DOHA: OPEC is likely to maintain its production policy at a meeting in June, Kuwait's OPEC governor said on Tuesday in the first public comment on what would be a crucial decision to determine the direction of global oil prices in the second half of the year.
Many OPEC oil ministers including Minister of Petroleum and Mineral Resources Ali Al-Naimi have defended the organization's November decision not to cut production but instead defend market share and curtail the output of more expensive producers such as the United States.
The accord sent oil prices below $50 per barrel, extending a sharp decline that began in June amid a global glut of crude.
The Organization of the Petroleum Exporting Countries has said it believes the oversupply, as much as 1.5 million barrels per day, will evaporate as oil demand picks up and US oil production growth slows, with companies drilling fewer wells.
However, should US oil producers prove more resilient than OPEC expects, the oversupply could persist and even be further aggravated if Western powers and Iran reach a nuclear deal allowing Tehran to increase its oil exports.
A deadline for a framework agreement on Iran's nuclear program between Tehran and six major powers is set for March, with a deadline for a full deal hoped for in June — the same month as the next scheduled OPEC meeting.
On Tuesday, Kuwait's OPEC Gov.

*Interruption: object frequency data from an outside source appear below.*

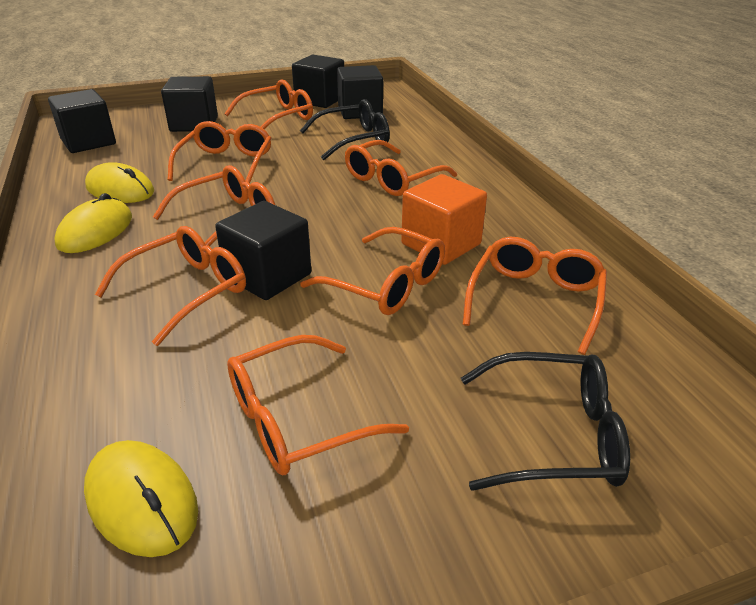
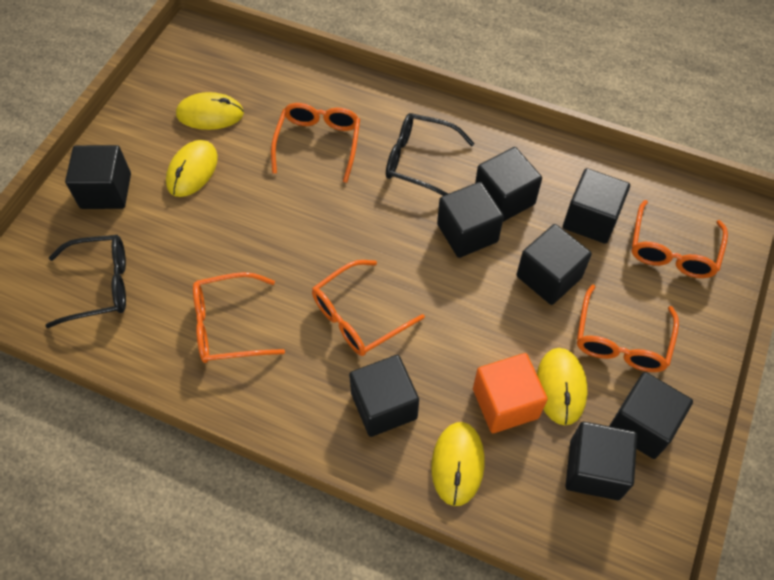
black cube: [48,89,116,153] [161,76,218,132] [215,201,311,300] [292,55,344,108] [337,65,383,119] = 5 -> [65,145,131,209] [349,355,419,437] [437,182,504,258] [475,147,542,222] [516,224,592,305] [563,168,630,244] [566,422,637,500] [609,372,693,459] = 8
orange glasses: [95,226,246,346] [153,165,275,246] [167,121,272,183] [224,79,313,129] [227,335,409,475] [300,227,445,315] [345,140,457,196] [463,237,607,355] = 8 -> [193,272,285,363] [271,103,360,183] [312,260,425,356] [577,284,679,372] [632,200,728,278] = 5
yellow mouse: [54,193,132,253] [84,440,198,557] [85,162,154,203] = 3 -> [166,140,218,197] [176,92,244,130] [431,422,485,506] [537,348,587,425] = 4

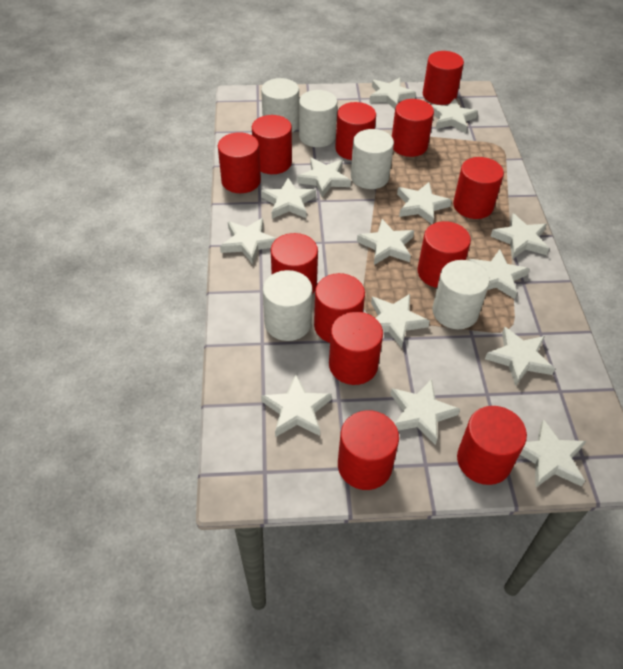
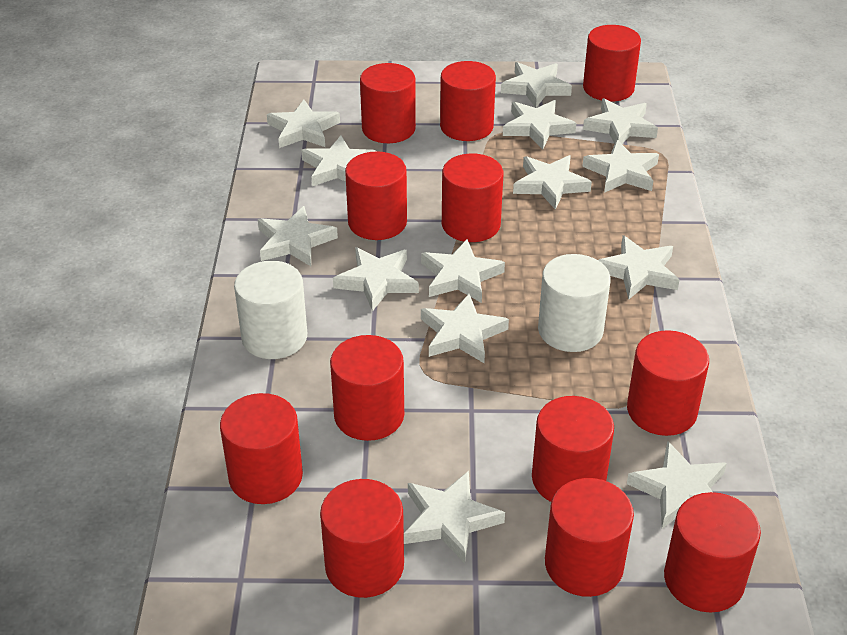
white cylinder: [261,78,299,132] [263,270,313,341] [299,90,337,147] [351,129,394,189] [433,260,490,329] = 5 -> [234,261,307,359] [538,254,611,352] = 2

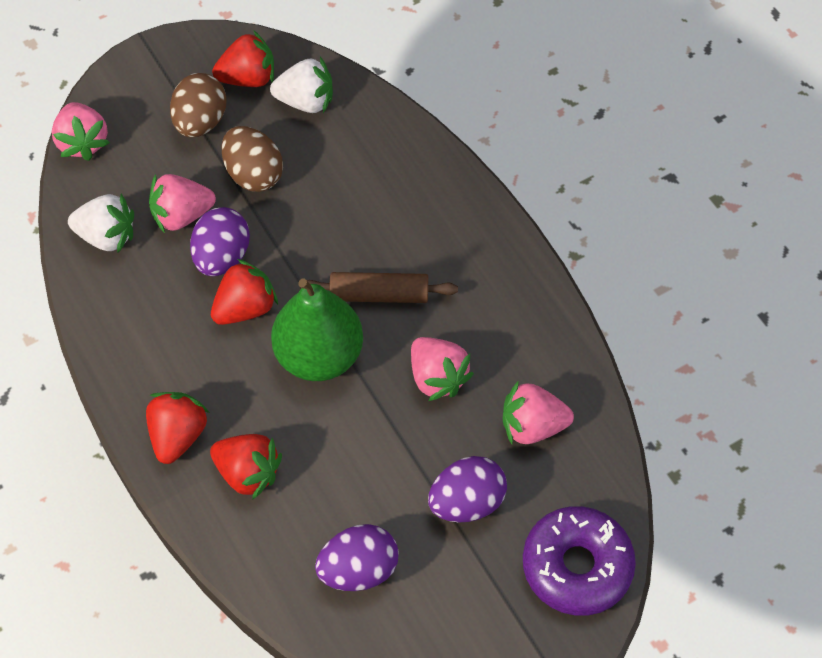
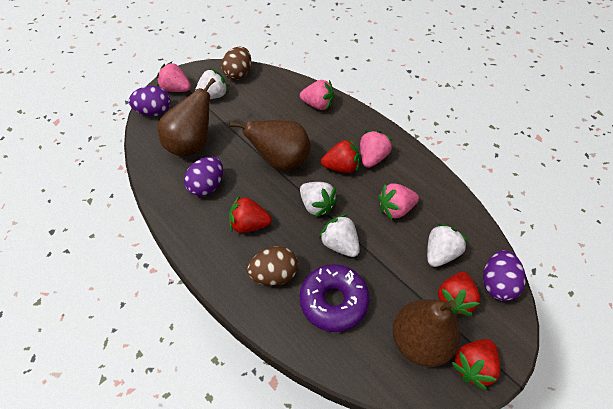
brown pear: none = 0 -> [158,78,215,157] [230,120,310,170] [393,299,461,367] = 3
brown rolling pin: [300,272,458,303] = 1 -> none = 0
green pear: [271,278,363,381] = 1 -> none = 0
white strawberry: [68,194,134,253] [270,57,333,113] = 2 -> [195,68,228,99] [300,182,338,218] [319,214,360,257] [427,223,468,267] = 4

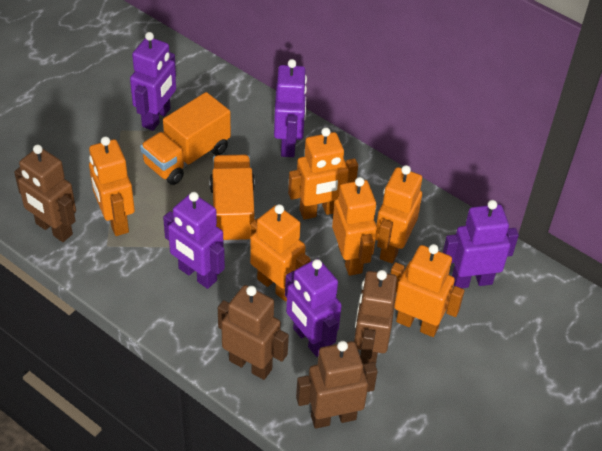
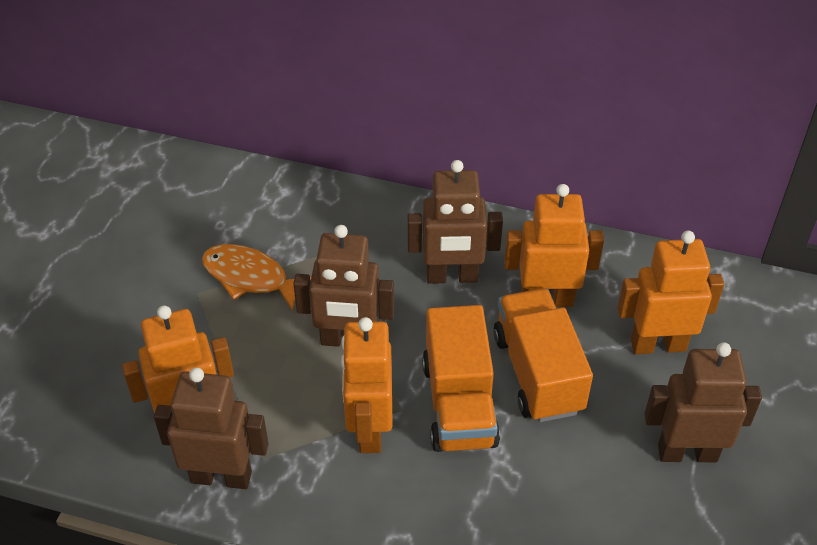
orange fish: none = 0 -> [202,244,311,311] = 1
orange robot: [89,136,135,236] [250,204,311,301] [288,127,358,220] [332,177,377,276] [376,165,422,264] [390,244,465,337] = 6 -> [122,305,234,414] [341,317,393,453] [504,184,604,307] [617,231,724,354] = 4
purple robot: [130,32,176,131] [163,192,225,289] [274,59,307,157] [285,259,342,357] [443,200,519,288] = 5 -> none = 0

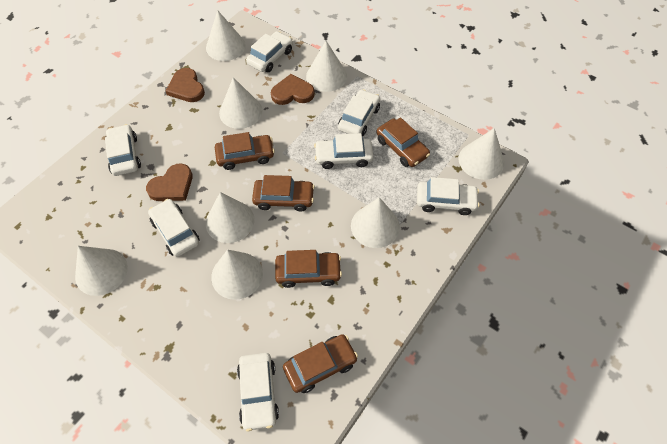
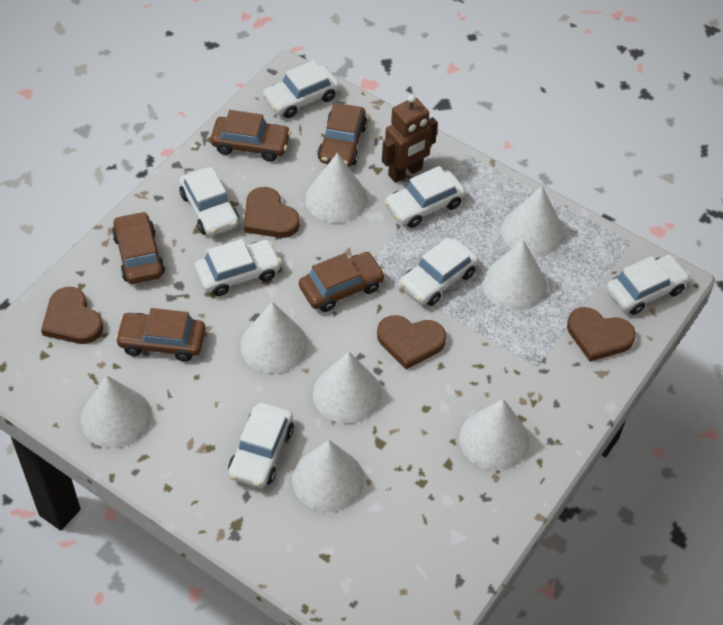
brown heart: [146,163,193,201] [166,68,205,102] [271,74,315,105] = 3 -> [41,287,103,344] [244,187,300,238] [377,315,446,369] [567,307,636,362] = 4
brown robot: none = 0 -> [382,94,438,183] = 1

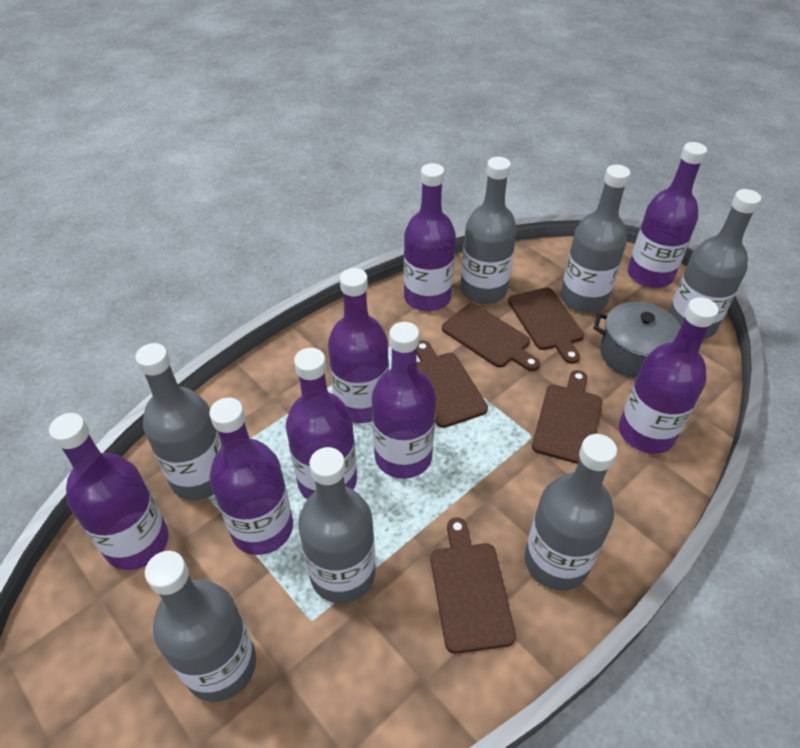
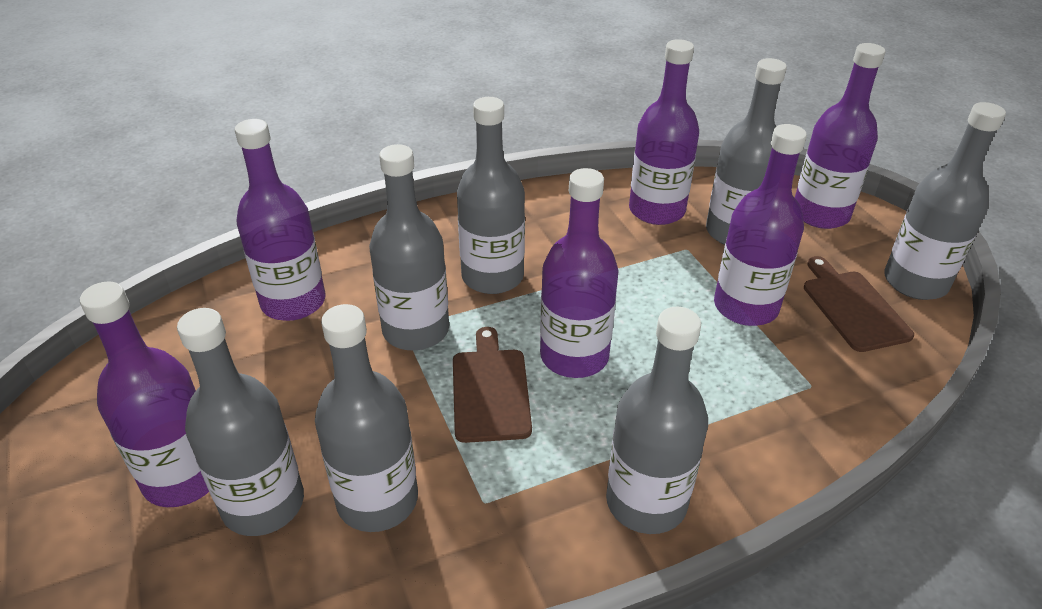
brown cutting board: [417,340,488,428] [430,518,516,654] [442,303,540,371] [508,288,584,364] [532,370,602,464] = 5 -> [453,327,532,443] [804,256,914,352] = 2
grey pot: [593,302,681,378] = 1 -> none = 0
purple bottle: [49,413,169,570] [209,398,293,555] [286,348,357,500] [328,268,389,423] [372,322,436,479] [404,163,456,311] [619,297,719,454] [628,142,707,288] = 8 -> [80,281,209,507] [235,119,326,321] [540,168,619,378] [629,39,699,225] [714,124,807,326] [795,43,886,229] = 6

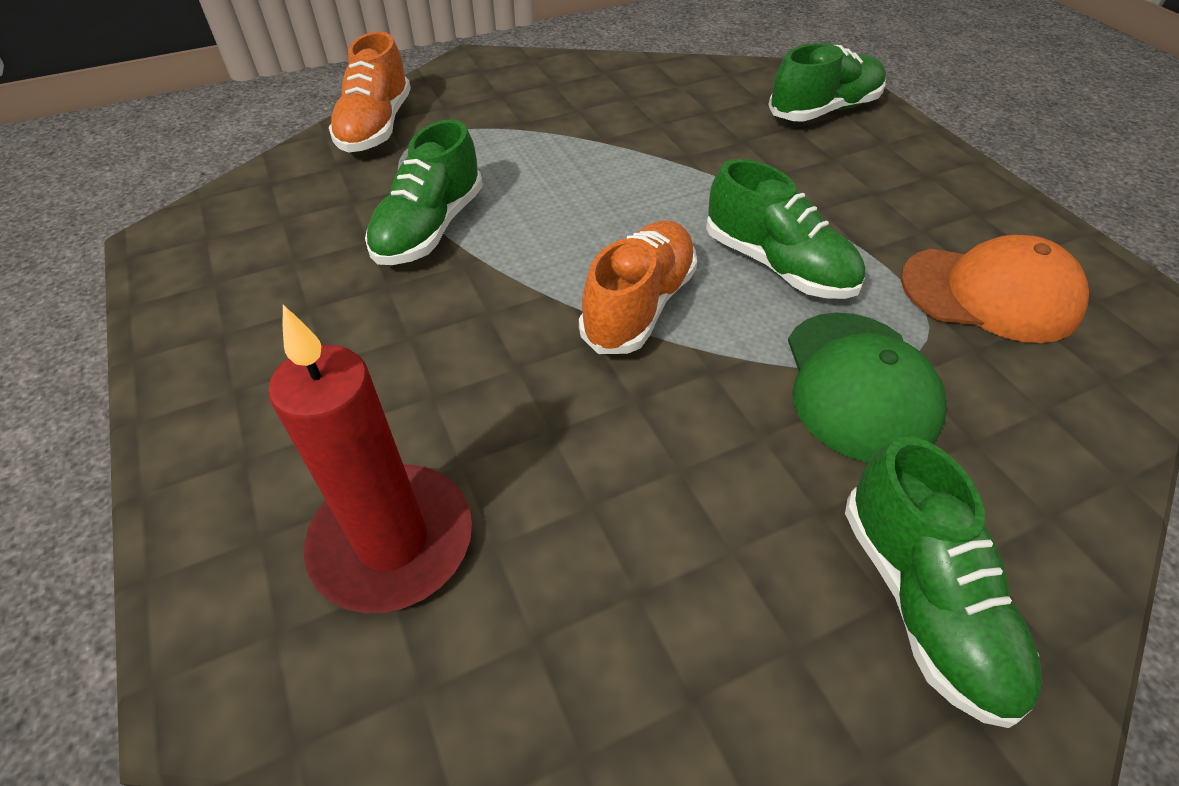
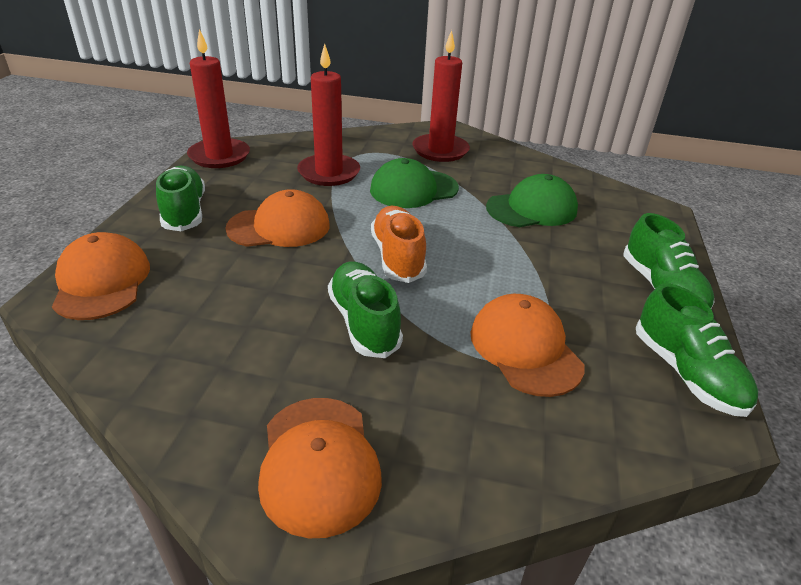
green cap: [788,312,946,463] = 1 -> [370,158,459,208] [486,174,578,227] = 2
orange cap: [901,235,1089,343] = 1 -> [52,232,150,320] [225,189,330,247] [258,398,382,538] [470,294,584,397] = 4
orange shoe: [329,32,411,153] [579,220,697,354] = 2 -> [371,206,427,283] = 1
red candle: [268,305,472,613] = 1 -> [187,29,250,168] [297,44,360,186] [412,30,470,162] = 3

Nawal Al-Fuzaia said at an energy conference in Qatar that she thought OPEC would maintain its policy at the next meeting in Vienna on June 5.
"I think so because there is less than two months, removing weekend and summer time, before the next OPEC meeting.
"I don't think there would be a big change in the oil market supply/demand in this time."
Al-Fuzaia said she did not expect oil prices to go below $40 a barrel. Brent crude is currently at about $58.
"It is difficult to predict (the) oil price point because it is not just moving on sentiment — prices are affected by geopolitics, disruption in Iraq, Iran," Al-Fuzaia said.
She said Iraqi oil production growth was uncertain after severe fluctuations in past months, while the return of large oil volumes from Iran could take longer than expected.
"Yes, there is an increase of production in Iraq, but the situation is still not clear," she said.
"In Iran it is all linked with how the nuclear file will progress with the West. Even otherwise, I think the production in Iran will increase, but still not increase quickly, because the situation has been affected. The maintenance, recovery in field, bringing new equipment, will all take time."
Analysts from the Energy Aspects think tank said that even before fresh Iranian barrels return to the market, OPEC and other oil producers will have to face lower oil prices as demand is set to weaken in April-June.
"Most of the supportive factors for Brent are starting to fade. Supplies impacted by weather and technical issues are returning, just when global refinery maintenance is about to peak," it said in a note on Tuesday.
Bank of America Merrill Lynch said it saw downward pressure on oil persisting throughout the third quarter of 2015 as developed nations continued to build up commercial oil stocks.
"From a macro perspective a stronger dollar and weaker emerging markets will keep a lid on oil prices, while a possible Iran deal is a key risk," it said in a note.